Jak opisuje sołtys, do zdarzenia doszło w ostatnich dniach. 11-letni chłopiec poruszający się na deskorolce po ulicy w Bielawach został pogryziony przez dużego psa, który wybiegł z niezabezpieczonej posesji, na której obecnie trwa budowa domu. - Opiekun psa będący na tej posesji zwolnił go ze smyczy, pies biegał bez nadzoru - relacjonuje. - Dzięki szybkiej interwencji mieszkańców sąsiadujących posesji dziecko udało się uratować, został zabrany do szpitala, gdzie operacja uszkodzonej i poszarpanej nogi trwała około 2 godzin.

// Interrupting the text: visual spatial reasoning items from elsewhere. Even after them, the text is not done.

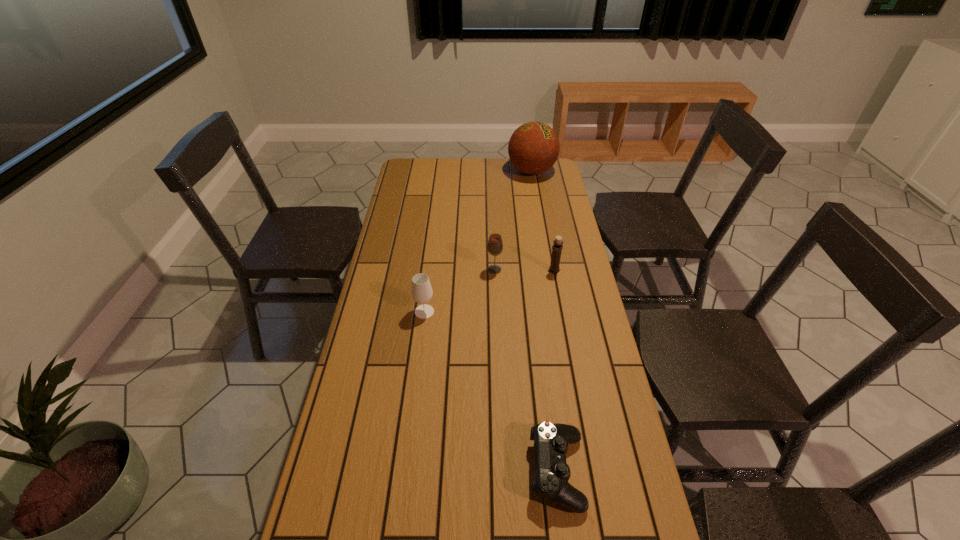
You are a GUI agent. You are given a task and a screenshot of the screen. Output one action in this format:
    pyautogui.click(x=<x>, y=<y>)
    Task: Click on the vacant space at the far edge of the desktop
    The width and height of the screenshot is (960, 540).
    Given the screenshot: What is the action you would take?
    pyautogui.click(x=436, y=173)

I want to click on free space at the left edge of the desktop, so click(x=355, y=383).

Where is `vacant point at the right edge`? vacant point at the right edge is located at coordinates (566, 278).

You are a GUI agent. You are given a task and a screenshot of the screen. Output one action in this format:
    pyautogui.click(x=<x>, y=<y>)
    Task: Click on the free space between the tallest object and the farther glass
    The height and width of the screenshot is (540, 960).
    Given the screenshot: What is the action you would take?
    tap(513, 221)

At what (x,y) coordinates should I click in order to perform the action: click on unoccupied area between the candle holder and the farther glass. Please return your answer as a coordinate pair (x, y). Looking at the image, I should click on (524, 271).

This screenshot has width=960, height=540. In order to click on blank region between the second nearest object and the tallest object in this screenshot , I will do `click(478, 241)`.

The height and width of the screenshot is (540, 960). In order to click on vacant space that's between the shortest object and the candle holder in this screenshot , I will do `click(555, 371)`.

Identify the location of vacant region between the candle holder and the second nearest object. This screenshot has height=540, width=960. (490, 291).

Find the location of a particular element. This screenshot has height=540, width=960. vacant space that is in between the nearest object and the candle holder is located at coordinates (555, 371).

Identify the location of free space between the candle holder and the nearest object. (555, 371).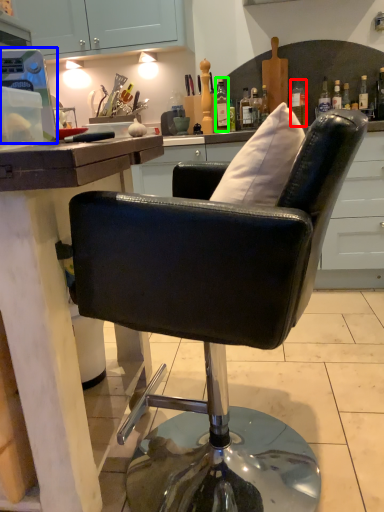
Question: Which object is positioned closest to bottle (highlighted by a red box)? Select from appliance (highlighted by a blue box) and bottle (highlighted by a green box).

Choices:
 (A) appliance
 (B) bottle

Answer: (B)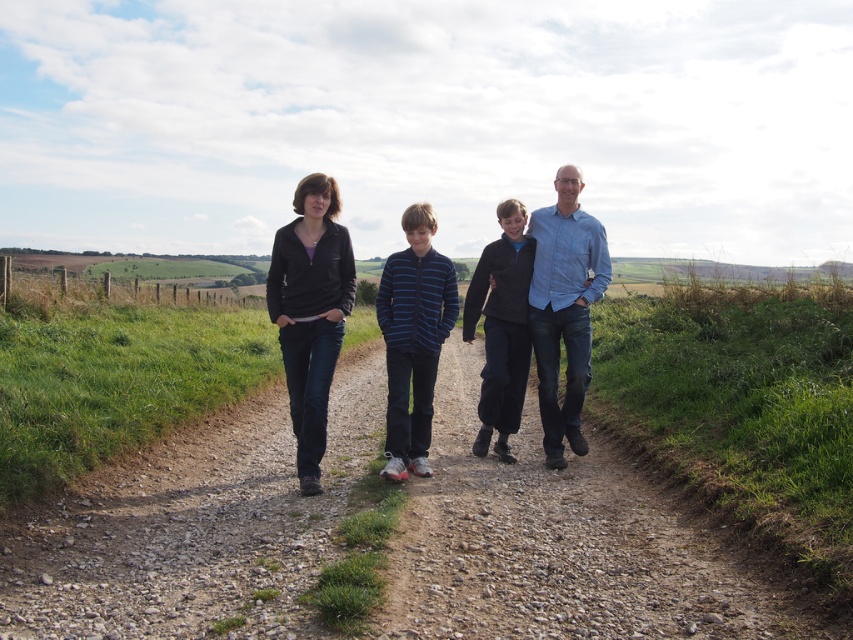
You are a photographer trying to capture a candid shot of the family walking. You notice the blue striped sweater at center and the dark blue fleece jacket at center. Which clothing item is positioned lower on the family members?

The blue striped sweater at center is located below dark blue fleece jacket at center, so the blue striped sweater at center is positioned lower.

You are a fashion designer observing the family walking along the path. You notice the dark blue jeans at center and the dark blue fleece jacket at center. Which clothing item is shorter in length?

The dark blue jeans at center is shorter than the dark blue fleece jacket at center.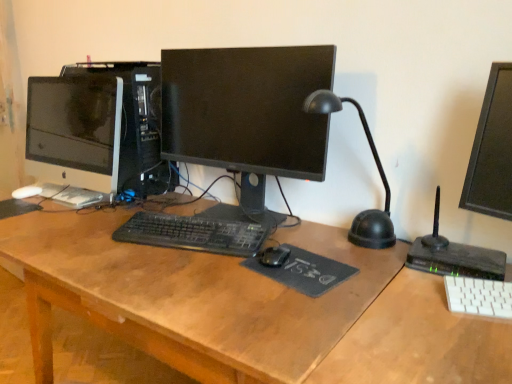
Locate an element on the screen. free point behind black matte keyboard at center, the first computer keyboard positioned from the left is located at coordinates (179, 202).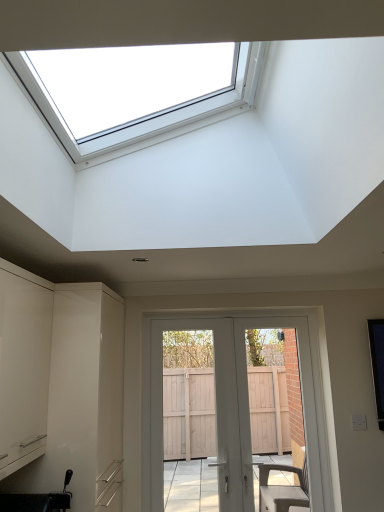
Question: From a real-world perspective, is white glossy cabinet at left, placed as the 1th cabinetry when sorted from back to front, physically located above or below black plastic sink at lower left?

Choices:
 (A) above
 (B) below

Answer: (A)

Question: In terms of height, does white glossy cabinet at left, the second cabinetry in the front-to-back sequence, look taller or shorter compared to black plastic sink at lower left?

Choices:
 (A) tall
 (B) short

Answer: (A)

Question: Based on their relative distances, which object is farther from the white glossy cabinet at left, the second cabinetry in the front-to-back sequence?

Choices:
 (A) black plastic sink at lower left
 (B) white glossy door at center
 (C) white matte cabinet at left, the second cabinetry viewed from the back

Answer: (B)

Question: Estimate the real-world distances between objects in this image. Which object is farther from the black plastic sink at lower left?

Choices:
 (A) white matte cabinet at left, the second cabinetry viewed from the back
 (B) white glossy door at center
 (C) white glossy cabinet at left, the second cabinetry in the front-to-back sequence

Answer: (B)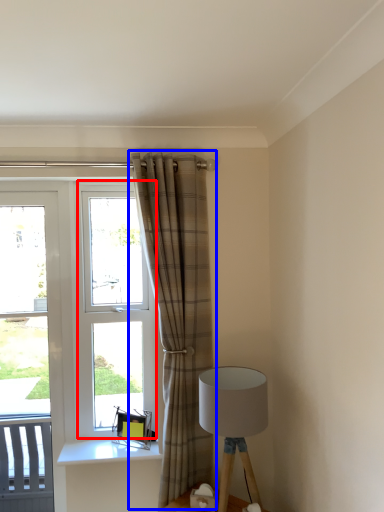
Question: Which of the following is the closest to the observer, window (highlighted by a red box) or curtain (highlighted by a blue box)?

Choices:
 (A) window
 (B) curtain

Answer: (B)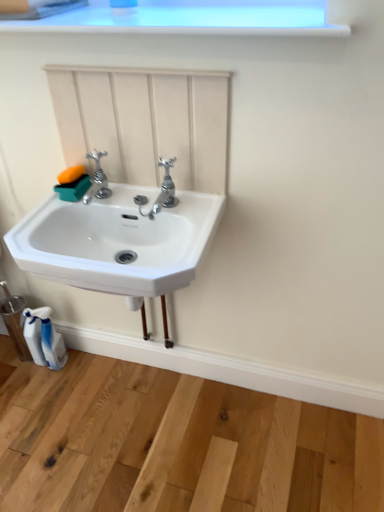
Image resolution: width=384 pixels, height=512 pixels. Identify the location of vacant space to the right of polished chrome faucet at center, which appears as the 2th tap when viewed from the left. (193, 210).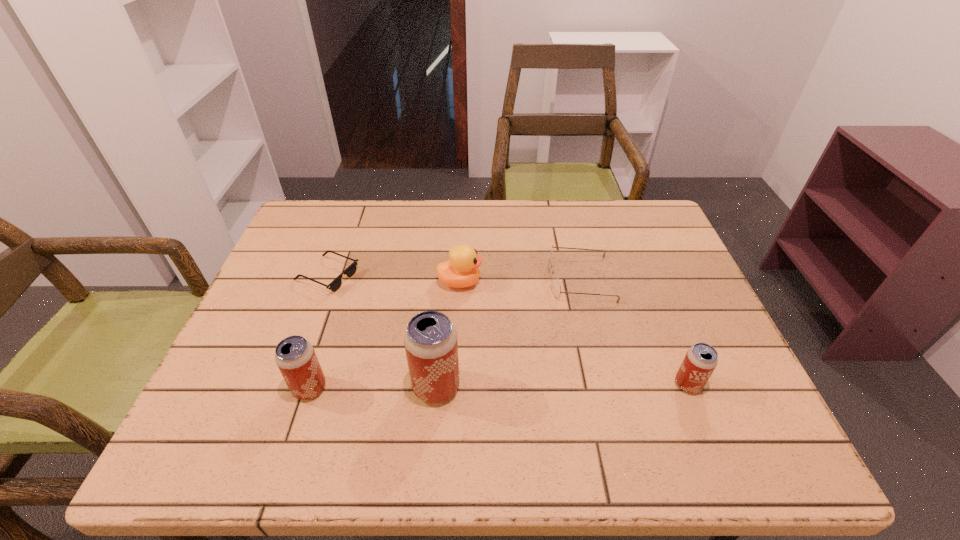
Find the location of a particular element. the fifth shortest object is located at coordinates (295, 357).

You are a GUI agent. You are given a task and a screenshot of the screen. Output one action in this format:
    pyautogui.click(x=<x>, y=<y>)
    Task: Click on the leftmost beer can
    The image size is (960, 540).
    Given the screenshot: What is the action you would take?
    pyautogui.click(x=295, y=357)

I want to click on the tallest object, so click(x=430, y=340).

The width and height of the screenshot is (960, 540). I want to click on the tallest beer can, so click(x=430, y=340).

Identify the location of the rightmost beer can. (701, 359).

At what (x,y) coordinates should I click in order to perform the action: click on the rightmost object. Please return your answer as a coordinate pair (x, y). The image size is (960, 540). Looking at the image, I should click on (701, 359).

What are the coordinates of `sunglasses` in the screenshot? It's located at (335, 285).

At what (x,y) coordinates should I click in order to perform the action: click on the second shortest object. Please return your answer as a coordinate pair (x, y). This screenshot has height=540, width=960. Looking at the image, I should click on (555, 284).

You are a GUI agent. You are given a task and a screenshot of the screen. Output one action in this format:
    pyautogui.click(x=<x>, y=<y>)
    Task: Click on the spectacles
    
    Given the screenshot: What is the action you would take?
    pyautogui.click(x=555, y=284)

The image size is (960, 540). I want to click on duckling, so click(x=461, y=271).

Dzięki chirurgom udało się uratować nogę, z jakim skutkiem, to się okaże. Dziecko cierpi i ma traumatyczne przeżycie. Niestety zamiast wakacji, musi leżeć z nogą na wyciągu - dodaje.

Sołtys apeluje do właścicieli psów, szczególnie tych dużych i agresywnych ras, by wychodzili na spacery ze swoimi pupilami trzymając je na smyczy i w kagańcach. Prosi też o pilnowanie, by ogrodzenia posesji, po których biegają psy, były we właściwym stanie technicznym i nie pozwalały czworonogom na opuszczenie podwórka. - Często widzę biegające psy po ulicy, które w jakiś sposób wydostały się poza ogrodzenie i jako bezpańskie wałęsają się po okolicy szukając pożywienia (widać je szczególnie w pobliżu sklepów). Mamy wakacje i dzieci mają prawo czuć się bezpiecznie na naszych ulicach. Nieodpowiedzialne zachowania niektórych właścicieli takich psów mogą doprowadzić do tragedii. Nie prowokujmy podobnych sytuacji - kończy.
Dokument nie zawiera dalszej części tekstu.